═════ EXCERPT TO READ ═════

Tuesday, March 7, 2017

Assignment 3

Jeffrey Hessburg
Assignment 3
GEOG 370
9 March 2017

For this assignment, I have been hired by an independent research consortium to study the geography of foreclosures in Dane County, Wisconsin.  County officials are worried about the increase in foreclosures from 2011 to 2012.  As an independent researcher I have been given the addresses of all foreclosures in Dane County for 2011 and 2012. My goal is to explain the patterns and provide some understanding to the trends in the foreclosures. 

The following are calculations of the Z scores of three separate Census Tracts. Each Tract has a calculation based on the Count2011 data and a calculation based on the Count 2012 data. To make the calculation, the mean and standard deviation of the Count2011 and Count2012 data is needed. To find these I went under symbology then to Quantities and clicked on Classify.  Once I clicked on Classify a box under Classification Statistics displays the Mean, and Standard Deviation. The last thing needed is the Xi value of the 3 census tracts. These can be located in the attribute table. Once all of the values are found, the following equation is used to calculate the Z scores: Zi=(Xi-μ)/S where Zi=Z-score, Xi=Observation of I, μ= Mean of the data, S= Standard deviation of the data.

═════

According to the foreclosure assignment, where do the mean and standard deviation appear after Classify is clicked?

═════ GIVEN ENTRIES ═════

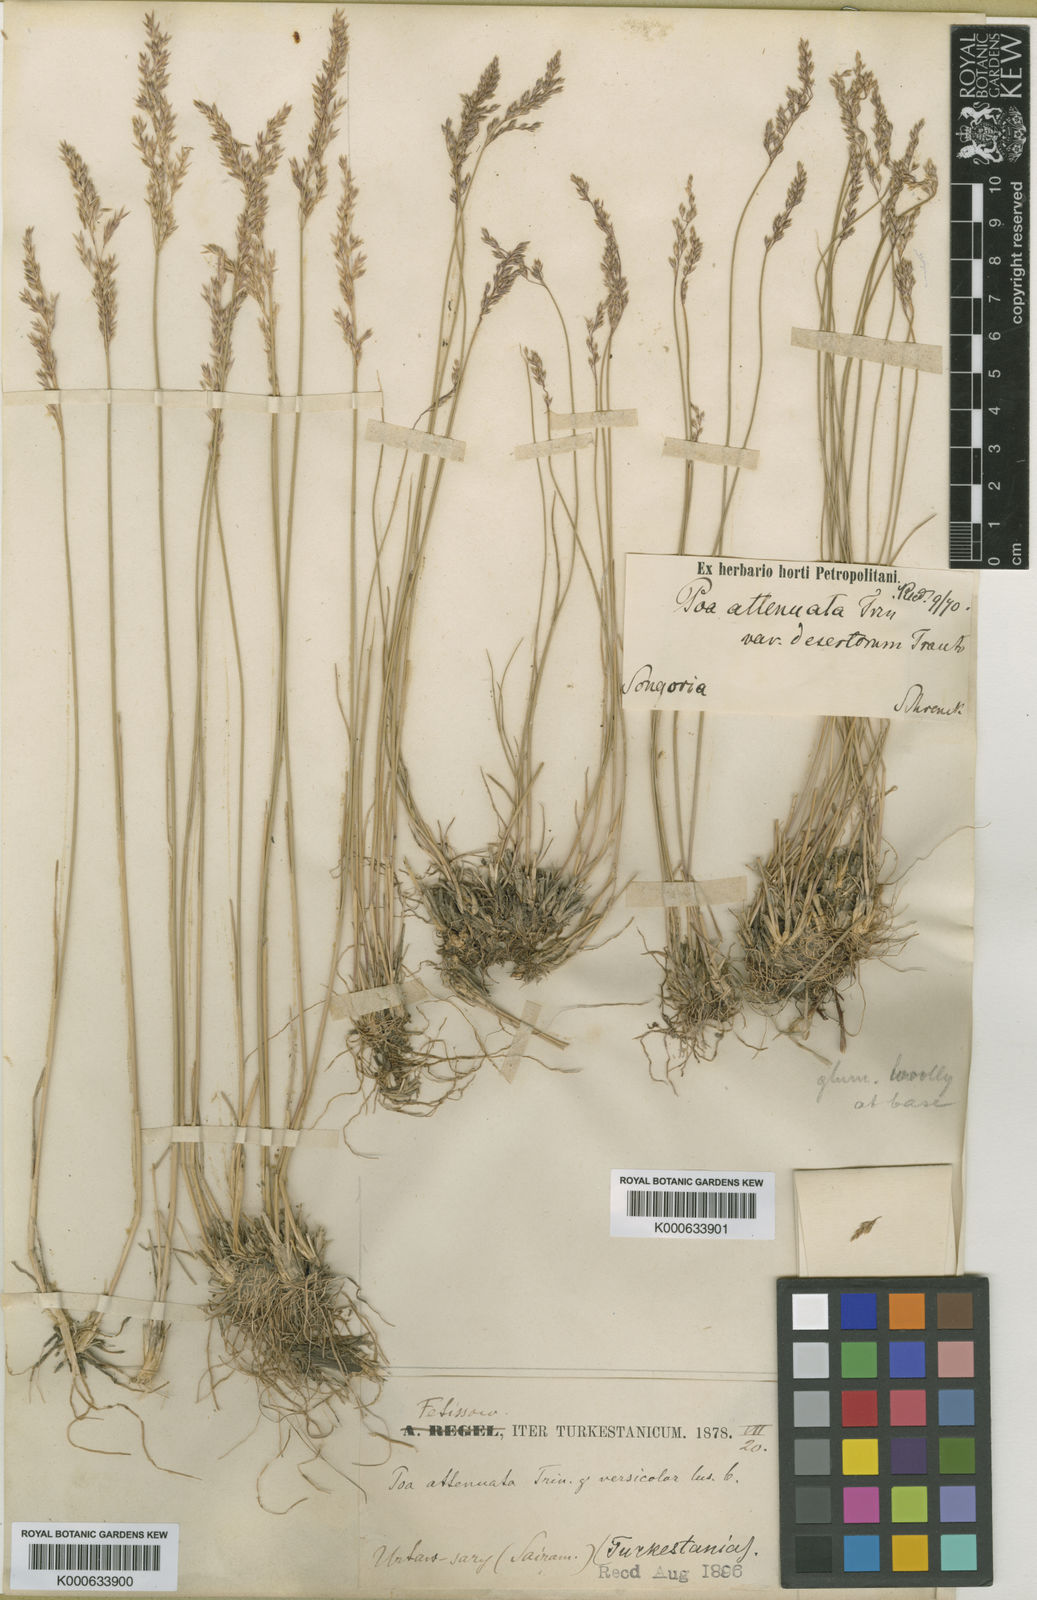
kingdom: Plantae
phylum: Tracheophyta
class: Liliopsida
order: Poales
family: Poaceae
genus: Poa
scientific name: Poa attenuata
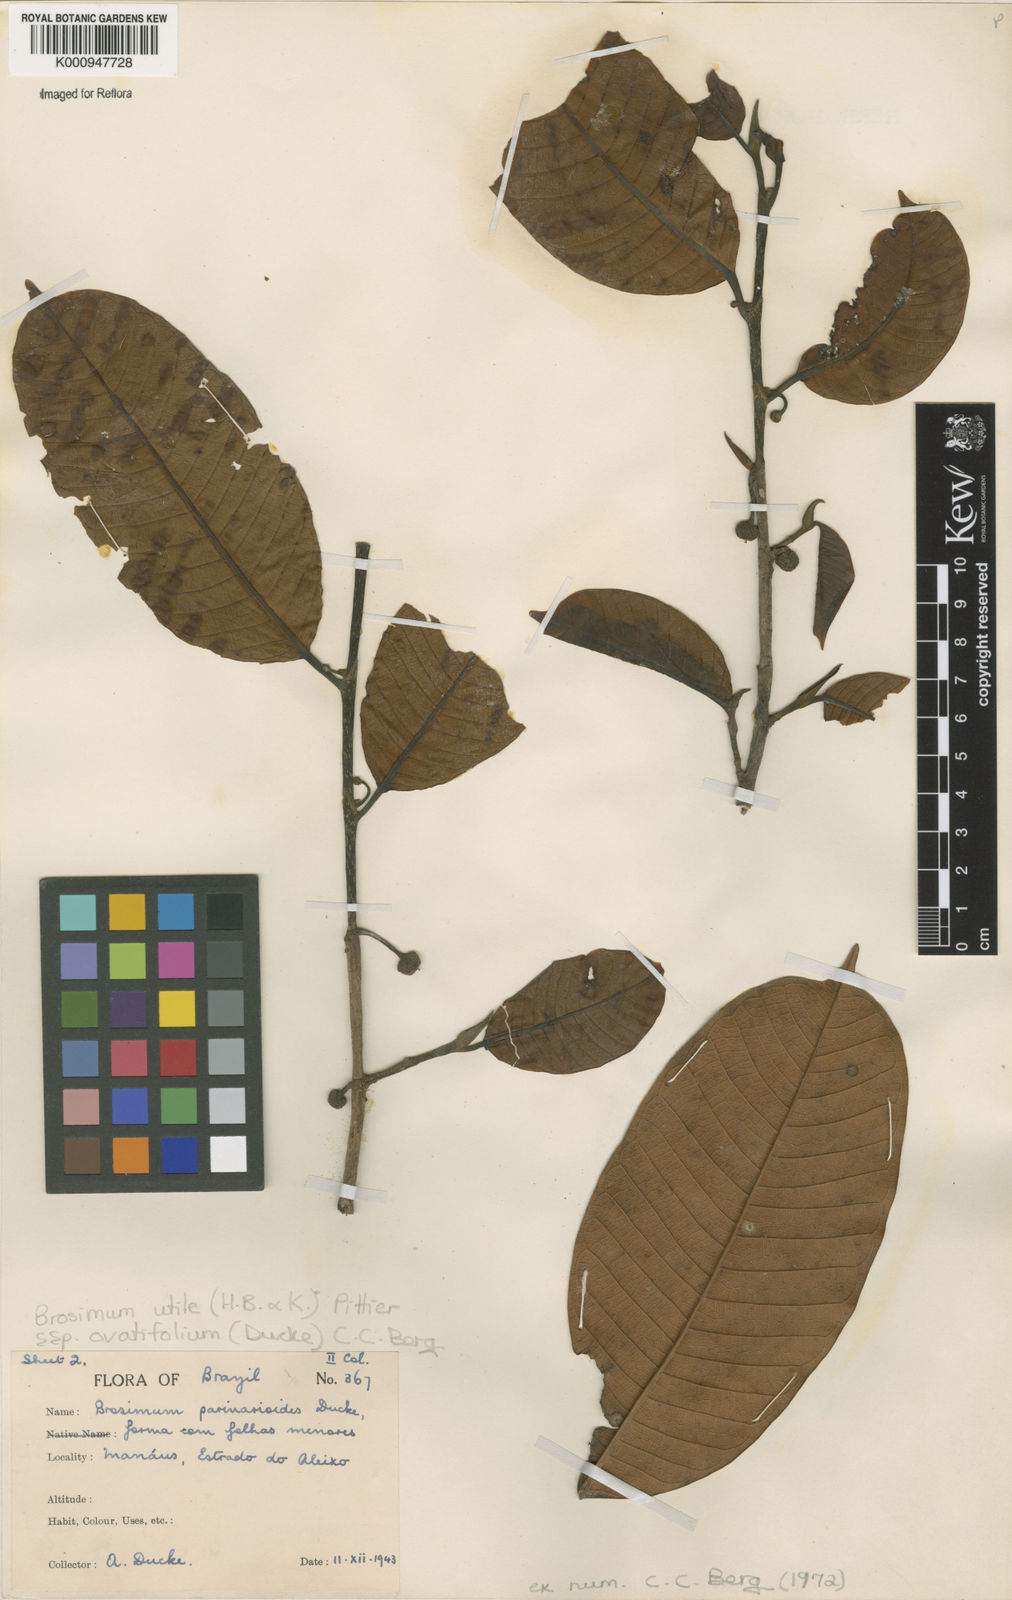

═════

• SOLUTION FOR THIS EXERCISE: They appear in a box under Classification Statistics.